▸ Study text:
1 of 8

TileDB Cloud Internals

This page group provides details on the TileDB Cloud internal mechanics. You can navigate from the menu on the left, or through the following links:

Architecture

This page describes the architecture of our TileDB Cloud SaaS offering.

Currently, TileDB Cloud (SaaS) runs on AWS, but in the future it will be deployed on other cloud providers. The principles around multiple cloud regions and cloud storage described in the architecture below are directly extendible to other settings (on the cloud or on premises).

Do you wish to run TileDB Cloud under your full control on premises or on the cloud? See .

The following figure outlines the TileDB Cloud architecture, which is comprised of the following components:

Automatic Redirection
Orchestration
UI Console
System State
REST Workers
Jupyter Notebooks

We explain each of those components below.

Automatic Redirection

TileDB Cloud maintains compute clusters in multiple cloud regions, geographically distributed across the globe. The reason is that users may store their data in cloud buckets located in different regions, and it is always faster and more economical to send the compute to the data; that eliminates egress costs, reduces latency and increases network speeds. However, users may not know which region the array they are accessing is located.

▸ Complete the following:
1 – Please write out the TileDB Cloud architecture page from "Currently, TileDB Cloud" up to and including "or on premises).".
2 – Continue the TileDB Cloud architecture page from the point where it stops.
The material plays no part in this.

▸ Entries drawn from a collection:
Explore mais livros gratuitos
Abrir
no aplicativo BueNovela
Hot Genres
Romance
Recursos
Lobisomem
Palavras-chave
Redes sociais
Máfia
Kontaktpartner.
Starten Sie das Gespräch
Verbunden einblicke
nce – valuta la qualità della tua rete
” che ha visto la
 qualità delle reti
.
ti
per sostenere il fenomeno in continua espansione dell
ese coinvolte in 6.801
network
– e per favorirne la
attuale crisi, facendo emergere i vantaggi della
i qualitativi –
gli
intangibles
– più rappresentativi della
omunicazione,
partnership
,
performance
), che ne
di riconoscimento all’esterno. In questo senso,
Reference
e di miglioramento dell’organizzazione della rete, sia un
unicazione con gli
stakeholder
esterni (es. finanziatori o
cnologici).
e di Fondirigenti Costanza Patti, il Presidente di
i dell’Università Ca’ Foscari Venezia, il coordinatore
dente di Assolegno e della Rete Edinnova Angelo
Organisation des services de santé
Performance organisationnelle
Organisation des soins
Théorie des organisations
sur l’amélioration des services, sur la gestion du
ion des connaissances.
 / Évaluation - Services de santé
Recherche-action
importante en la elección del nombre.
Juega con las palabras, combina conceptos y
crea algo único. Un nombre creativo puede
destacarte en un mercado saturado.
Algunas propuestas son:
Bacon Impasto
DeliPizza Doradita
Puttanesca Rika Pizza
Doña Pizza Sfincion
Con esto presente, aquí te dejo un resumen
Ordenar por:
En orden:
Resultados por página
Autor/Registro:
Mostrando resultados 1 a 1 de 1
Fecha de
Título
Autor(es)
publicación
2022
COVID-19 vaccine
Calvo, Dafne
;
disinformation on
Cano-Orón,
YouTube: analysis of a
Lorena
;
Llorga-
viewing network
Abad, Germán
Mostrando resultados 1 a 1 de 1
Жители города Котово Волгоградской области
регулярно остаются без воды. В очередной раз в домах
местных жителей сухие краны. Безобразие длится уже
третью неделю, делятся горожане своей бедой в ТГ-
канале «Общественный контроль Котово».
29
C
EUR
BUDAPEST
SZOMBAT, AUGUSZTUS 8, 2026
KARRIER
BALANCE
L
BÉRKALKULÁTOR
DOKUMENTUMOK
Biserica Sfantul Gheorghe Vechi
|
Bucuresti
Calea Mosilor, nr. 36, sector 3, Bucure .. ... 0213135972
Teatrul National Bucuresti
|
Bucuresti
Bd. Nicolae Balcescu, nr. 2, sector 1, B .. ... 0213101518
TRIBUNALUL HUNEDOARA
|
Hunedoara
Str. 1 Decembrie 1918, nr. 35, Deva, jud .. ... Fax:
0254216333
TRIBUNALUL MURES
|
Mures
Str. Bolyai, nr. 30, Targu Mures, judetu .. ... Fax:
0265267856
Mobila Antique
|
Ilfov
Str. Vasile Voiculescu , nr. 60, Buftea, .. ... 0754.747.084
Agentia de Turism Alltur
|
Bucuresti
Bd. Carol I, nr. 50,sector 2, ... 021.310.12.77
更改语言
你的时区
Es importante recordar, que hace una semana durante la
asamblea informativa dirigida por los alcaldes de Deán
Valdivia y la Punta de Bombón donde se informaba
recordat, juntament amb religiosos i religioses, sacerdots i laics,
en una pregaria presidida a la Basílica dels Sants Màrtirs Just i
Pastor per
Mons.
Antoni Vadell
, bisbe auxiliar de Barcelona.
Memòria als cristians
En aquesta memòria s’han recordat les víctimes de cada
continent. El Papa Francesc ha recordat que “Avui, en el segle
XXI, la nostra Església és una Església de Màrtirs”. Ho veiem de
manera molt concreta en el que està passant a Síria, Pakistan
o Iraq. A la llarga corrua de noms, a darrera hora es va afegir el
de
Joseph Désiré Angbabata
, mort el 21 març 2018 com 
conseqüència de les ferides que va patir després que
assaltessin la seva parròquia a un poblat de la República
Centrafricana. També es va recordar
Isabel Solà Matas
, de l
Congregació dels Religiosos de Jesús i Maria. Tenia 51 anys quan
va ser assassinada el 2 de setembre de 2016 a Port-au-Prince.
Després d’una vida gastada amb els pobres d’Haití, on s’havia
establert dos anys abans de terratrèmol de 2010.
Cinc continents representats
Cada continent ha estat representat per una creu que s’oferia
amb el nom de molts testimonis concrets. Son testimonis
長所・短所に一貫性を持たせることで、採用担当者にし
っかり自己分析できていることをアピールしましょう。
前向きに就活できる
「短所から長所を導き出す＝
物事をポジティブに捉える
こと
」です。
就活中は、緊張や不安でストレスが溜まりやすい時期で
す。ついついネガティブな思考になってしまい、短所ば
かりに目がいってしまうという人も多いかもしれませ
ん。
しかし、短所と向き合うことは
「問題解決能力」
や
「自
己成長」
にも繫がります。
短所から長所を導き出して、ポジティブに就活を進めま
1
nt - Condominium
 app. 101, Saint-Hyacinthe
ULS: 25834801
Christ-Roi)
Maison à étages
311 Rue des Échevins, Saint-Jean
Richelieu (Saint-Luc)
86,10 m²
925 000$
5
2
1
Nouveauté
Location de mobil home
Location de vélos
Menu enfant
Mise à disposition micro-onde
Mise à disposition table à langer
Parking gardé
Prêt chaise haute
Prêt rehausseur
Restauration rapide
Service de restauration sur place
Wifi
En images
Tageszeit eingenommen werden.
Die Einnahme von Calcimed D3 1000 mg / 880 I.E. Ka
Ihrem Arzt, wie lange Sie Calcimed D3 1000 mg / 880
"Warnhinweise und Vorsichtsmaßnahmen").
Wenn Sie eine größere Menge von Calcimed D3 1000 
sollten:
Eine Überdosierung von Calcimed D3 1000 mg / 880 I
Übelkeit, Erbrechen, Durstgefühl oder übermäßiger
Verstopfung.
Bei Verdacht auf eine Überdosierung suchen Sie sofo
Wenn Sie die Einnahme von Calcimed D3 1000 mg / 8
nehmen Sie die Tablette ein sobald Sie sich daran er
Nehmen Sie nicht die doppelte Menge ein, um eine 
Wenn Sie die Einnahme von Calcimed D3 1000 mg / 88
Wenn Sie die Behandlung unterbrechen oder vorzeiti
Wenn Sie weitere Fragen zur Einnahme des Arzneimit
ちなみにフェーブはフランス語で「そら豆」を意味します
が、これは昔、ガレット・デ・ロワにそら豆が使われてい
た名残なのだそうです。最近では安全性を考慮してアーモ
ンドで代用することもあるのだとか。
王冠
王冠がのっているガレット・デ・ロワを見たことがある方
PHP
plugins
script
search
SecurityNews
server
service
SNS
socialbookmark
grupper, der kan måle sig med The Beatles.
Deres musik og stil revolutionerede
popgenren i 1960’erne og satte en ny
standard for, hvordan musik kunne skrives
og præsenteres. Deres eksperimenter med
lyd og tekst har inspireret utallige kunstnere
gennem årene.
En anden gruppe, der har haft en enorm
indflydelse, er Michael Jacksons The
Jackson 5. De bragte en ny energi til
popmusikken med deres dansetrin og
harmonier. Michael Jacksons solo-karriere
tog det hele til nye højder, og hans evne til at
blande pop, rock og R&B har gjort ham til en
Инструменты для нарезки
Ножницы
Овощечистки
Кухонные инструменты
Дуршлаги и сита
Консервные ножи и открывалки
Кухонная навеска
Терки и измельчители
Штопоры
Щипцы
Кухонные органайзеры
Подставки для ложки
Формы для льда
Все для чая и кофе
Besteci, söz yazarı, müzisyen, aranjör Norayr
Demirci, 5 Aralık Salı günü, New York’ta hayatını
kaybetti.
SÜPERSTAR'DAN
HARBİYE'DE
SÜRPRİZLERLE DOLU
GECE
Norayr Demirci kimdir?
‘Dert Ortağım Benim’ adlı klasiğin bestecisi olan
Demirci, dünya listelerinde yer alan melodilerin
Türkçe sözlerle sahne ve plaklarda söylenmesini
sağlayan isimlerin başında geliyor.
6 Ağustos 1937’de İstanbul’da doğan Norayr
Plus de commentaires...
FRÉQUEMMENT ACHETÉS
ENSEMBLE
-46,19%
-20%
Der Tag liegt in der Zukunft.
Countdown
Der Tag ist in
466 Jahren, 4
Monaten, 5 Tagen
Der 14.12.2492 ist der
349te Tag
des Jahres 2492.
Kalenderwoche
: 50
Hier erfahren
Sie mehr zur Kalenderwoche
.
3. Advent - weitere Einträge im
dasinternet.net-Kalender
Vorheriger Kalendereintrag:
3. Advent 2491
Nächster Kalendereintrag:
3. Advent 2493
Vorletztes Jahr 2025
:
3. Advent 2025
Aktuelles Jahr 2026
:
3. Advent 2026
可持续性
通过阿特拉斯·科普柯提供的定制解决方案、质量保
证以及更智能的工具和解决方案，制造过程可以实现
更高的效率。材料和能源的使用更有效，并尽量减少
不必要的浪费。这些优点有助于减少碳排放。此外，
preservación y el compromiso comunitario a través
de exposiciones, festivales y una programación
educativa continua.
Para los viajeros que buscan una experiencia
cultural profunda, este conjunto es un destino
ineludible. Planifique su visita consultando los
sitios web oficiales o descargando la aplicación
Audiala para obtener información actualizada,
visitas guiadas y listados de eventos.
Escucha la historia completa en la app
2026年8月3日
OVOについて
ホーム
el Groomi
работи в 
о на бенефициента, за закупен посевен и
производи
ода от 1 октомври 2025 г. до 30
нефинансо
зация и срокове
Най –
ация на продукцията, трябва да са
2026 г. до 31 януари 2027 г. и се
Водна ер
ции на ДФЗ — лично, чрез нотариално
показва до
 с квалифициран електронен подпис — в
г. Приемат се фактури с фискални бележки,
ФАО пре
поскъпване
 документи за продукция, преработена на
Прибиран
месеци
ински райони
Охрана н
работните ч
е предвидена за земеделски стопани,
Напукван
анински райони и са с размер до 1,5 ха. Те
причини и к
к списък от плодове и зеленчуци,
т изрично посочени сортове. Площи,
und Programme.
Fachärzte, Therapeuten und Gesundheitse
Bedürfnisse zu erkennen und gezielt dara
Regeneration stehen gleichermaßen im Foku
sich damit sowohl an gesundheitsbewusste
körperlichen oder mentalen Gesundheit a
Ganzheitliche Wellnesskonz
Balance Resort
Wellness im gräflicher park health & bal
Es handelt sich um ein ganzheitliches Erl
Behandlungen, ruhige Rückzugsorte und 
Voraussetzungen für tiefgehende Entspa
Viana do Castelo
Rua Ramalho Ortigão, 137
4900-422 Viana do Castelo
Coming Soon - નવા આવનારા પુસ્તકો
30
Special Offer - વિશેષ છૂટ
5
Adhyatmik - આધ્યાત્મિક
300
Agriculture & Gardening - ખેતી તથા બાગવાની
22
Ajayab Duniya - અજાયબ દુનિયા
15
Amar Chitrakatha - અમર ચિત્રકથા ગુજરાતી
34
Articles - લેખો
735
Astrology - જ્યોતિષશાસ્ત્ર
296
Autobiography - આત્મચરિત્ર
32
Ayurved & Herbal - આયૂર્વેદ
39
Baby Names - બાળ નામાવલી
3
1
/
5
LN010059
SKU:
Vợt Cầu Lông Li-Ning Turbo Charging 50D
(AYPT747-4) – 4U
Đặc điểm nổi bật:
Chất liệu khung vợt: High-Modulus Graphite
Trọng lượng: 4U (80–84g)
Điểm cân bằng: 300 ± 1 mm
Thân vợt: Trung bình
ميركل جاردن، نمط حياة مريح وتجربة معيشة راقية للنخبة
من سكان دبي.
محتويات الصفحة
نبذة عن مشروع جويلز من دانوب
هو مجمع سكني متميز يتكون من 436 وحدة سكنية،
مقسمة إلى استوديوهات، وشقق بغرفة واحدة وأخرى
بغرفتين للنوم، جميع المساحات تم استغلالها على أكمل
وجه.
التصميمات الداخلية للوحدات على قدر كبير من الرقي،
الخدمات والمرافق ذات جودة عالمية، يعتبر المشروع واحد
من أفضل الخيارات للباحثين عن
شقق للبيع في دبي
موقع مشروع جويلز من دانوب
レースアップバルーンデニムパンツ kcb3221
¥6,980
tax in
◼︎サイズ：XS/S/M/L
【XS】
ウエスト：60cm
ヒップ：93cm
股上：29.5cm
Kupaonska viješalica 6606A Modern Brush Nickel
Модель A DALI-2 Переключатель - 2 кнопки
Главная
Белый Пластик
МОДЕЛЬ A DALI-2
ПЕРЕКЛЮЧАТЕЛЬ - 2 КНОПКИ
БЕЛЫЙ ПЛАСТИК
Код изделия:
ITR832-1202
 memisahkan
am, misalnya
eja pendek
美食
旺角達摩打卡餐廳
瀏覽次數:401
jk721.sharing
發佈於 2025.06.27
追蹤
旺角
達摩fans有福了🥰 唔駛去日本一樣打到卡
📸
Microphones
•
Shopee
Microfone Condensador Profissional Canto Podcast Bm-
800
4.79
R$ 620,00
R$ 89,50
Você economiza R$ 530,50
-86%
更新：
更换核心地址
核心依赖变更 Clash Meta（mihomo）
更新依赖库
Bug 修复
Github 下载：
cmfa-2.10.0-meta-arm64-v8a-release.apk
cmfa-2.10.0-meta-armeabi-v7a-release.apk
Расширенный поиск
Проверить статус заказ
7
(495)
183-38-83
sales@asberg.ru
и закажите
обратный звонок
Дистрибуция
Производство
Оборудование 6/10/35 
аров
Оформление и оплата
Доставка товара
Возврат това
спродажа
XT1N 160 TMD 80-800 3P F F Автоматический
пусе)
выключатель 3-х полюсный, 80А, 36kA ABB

▸ Answer list:
1 –
Currently, TileDB Cloud (SaaS) runs on AWS, but in the future it will be deployed on other cloud providers. The principles around multiple cloud regions and cloud storage described in the architecture below are directly extendible to other settings (on the cloud or on premises).

2 –
To facilitate sending the compute to the appropriate region, TileDB Cloud supports automatic redirection using the Cloudflare Workers service. This provides a scalable and serverless way to lookup the region of the array being accessed (maintaining a fast key-value store that is always in sync with the System State) and issue a 302 temporary redirect to the HTTP request. TileDB Open Source and the TileDB Cloud client will honor the redirection and send the the request to the TileDB Cloud service in the proper region (see Orchestration).

If your array lives in a cloud region unsupported by TileDB Cloud, the request is sent to us-east-1. We plan a future improvement to redirect to the nearest region instead.

Currently, automatic redirection is enabled by default, and the behavior can be controlled by using a configuration parameter. The user can also always dispatch any query directly to a specific region.

Orchestration

In every cloud region, TileDB Cloud maintains a Kubernetes cluster that carries out all tasks, properly autoscaling and load balancing to match capacity with demand based upon several factors. We use the Kubernetes built in metrics and monitoring toolchain to ensure pod memory usage is monitored and we have an accurate picture of the real world workloads at all times.

Currently supported regions:

us-east-1
us-west-2
eu-west-2
ap-southeast-1

In each region we use a variety of compute EC2 instance types, predominantly from m5, c5 and r5classes.

UI Console

The TileDB Cloud user interface console (https://cloud.tiledb.com) is a web app written in React that uses the REST Workers API across the same procedures and protocols as the clients. Many of the same routes are also used directly from one of the many clients, such a TileDB-Cloud-Py or TileDB-Cloud-R. The console web app autoscales based on the load, but currently it runs only inside the us-east-1cluster.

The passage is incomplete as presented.